== Problem ==
Look below for the line with "hfov_deg: 67.3", and from there restate every line word for word until the entries end.

(Photos with camera intrinsics)

*** Block opens ***

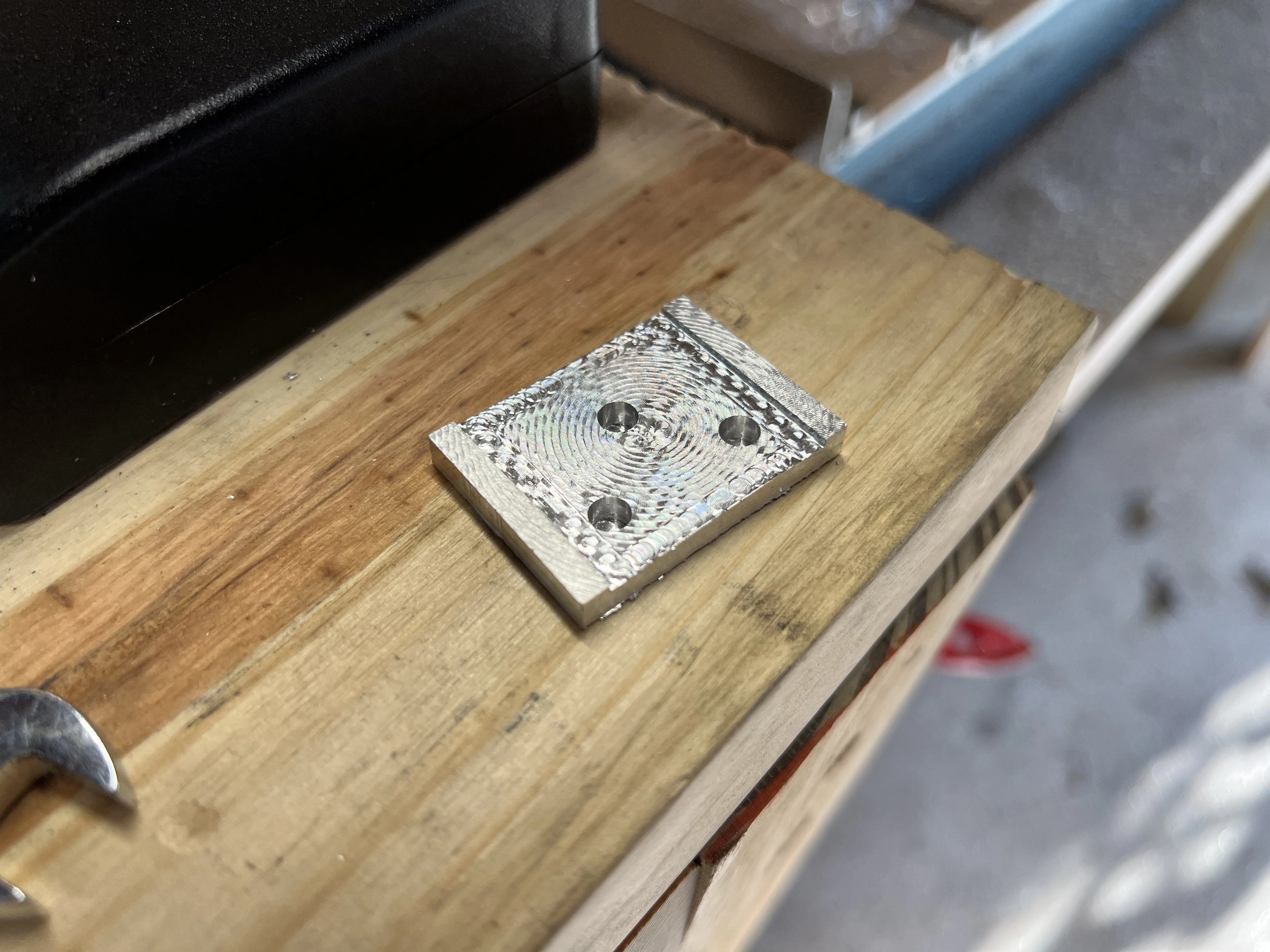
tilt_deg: -49.9
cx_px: 635
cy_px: 476
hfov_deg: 67.3
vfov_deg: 53.1
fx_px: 954
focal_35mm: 26
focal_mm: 5.7
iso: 32
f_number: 1.5
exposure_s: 1/147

*** Block closes ***

== Finished exercise ==
hfov_deg: 67.3
vfov_deg: 53.1
fx_px: 954
focal_35mm: 26
focal_mm: 5.7
iso: 32
f_number: 1.5
exposure_s: 1/147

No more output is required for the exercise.